そうかそうか。 翌日の講習の予定が判らなくて困っていたあの子が、何でもきちんとやらないと気がすまない几帳面な子どもに成長したのね。 Aさん、それはあなたの教育の賜物じゃないの。 いい子に育ってよかったね。 ・・・と、口から出そうになって、やっとの事で踏みとどまった。
Aさんの悩みに対して、K先生は「学校ではそれなりに楽しそうにしてますよ。おうちに帰ってホッとして「くたびれた〜」というのはどの子も同じ。それでちゃんとバランスが取れているなら、それでいいんじゃないですか」というもっともなお答え。 Aさんはまだまだちょっと言い足りない顔をしていたけれど、別の話題に流れていってこの話はそのままになった。

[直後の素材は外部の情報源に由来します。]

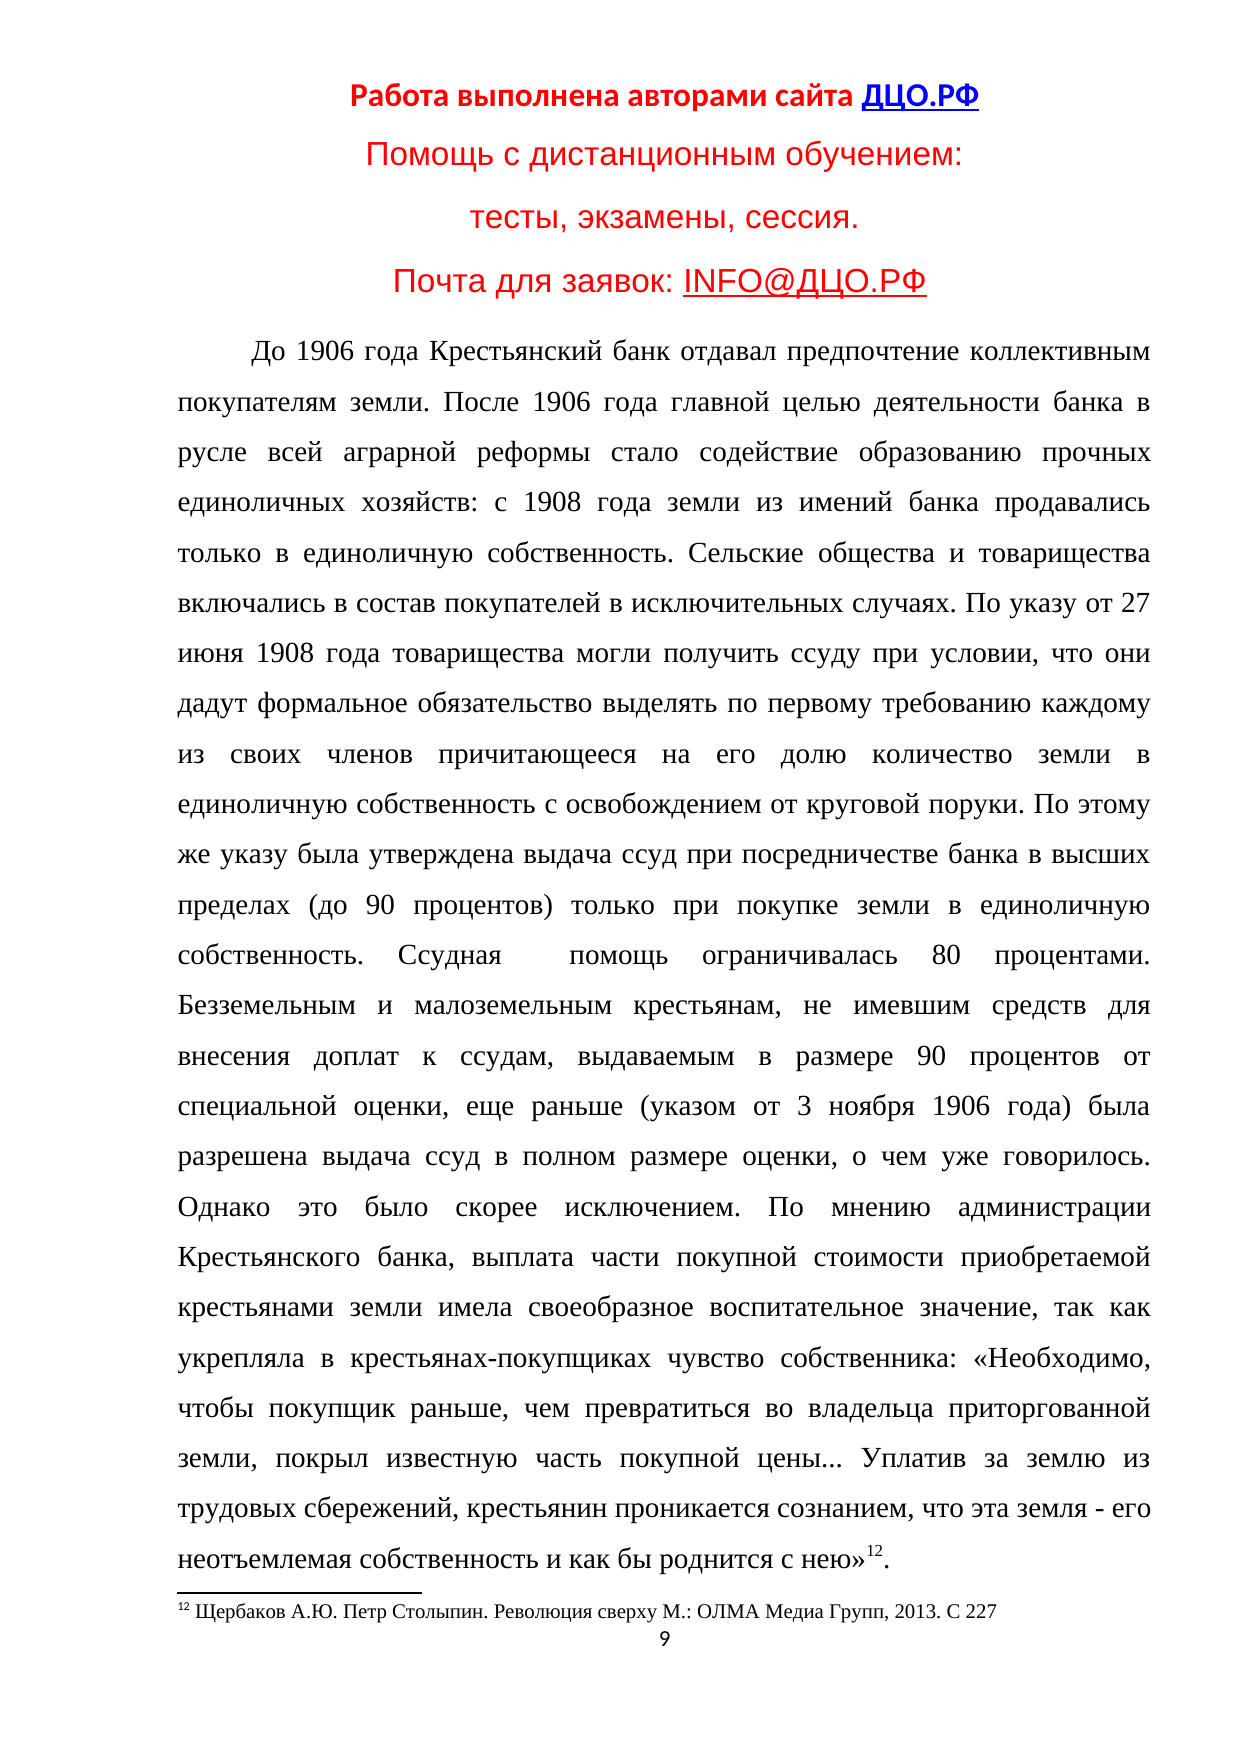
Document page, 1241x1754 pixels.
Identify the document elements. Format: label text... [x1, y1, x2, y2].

子どもというのは存外、親が「こうあって欲しい」と望んだ道筋どおりに成長していこうとするものなのかもしれない。良かれ悪しかれ、子どもは親が育てたように育つ。 「うっかりさんでは困る。なんでもきちんとできる子に育って欲しい。」 そう思って育てた子が、なんでもきっちりやらないと気がすまない几帳面な子に育った。 けれども、今度は「もうちょっと気を抜いていければいいのに」と母は言う。 どちらも子どものために良かれと思って口にする悩みだけれど、いちいちそれに応えて行く子どものほうも大変だなぁ。
親が子どもに望むことは、時には親自身の「こうありたい自分」「こうありたかった自分」の投影であったりもする。 そのことに気づかぬまま、子どもらに身に合わぬ晴れ着をとっかえひっかえ着せてしまう親のエゴを私は笑えない。 せめて子どもらに、気に入らない親からのお仕着せを払いのける気概が育っていてくれることを祈るばかり。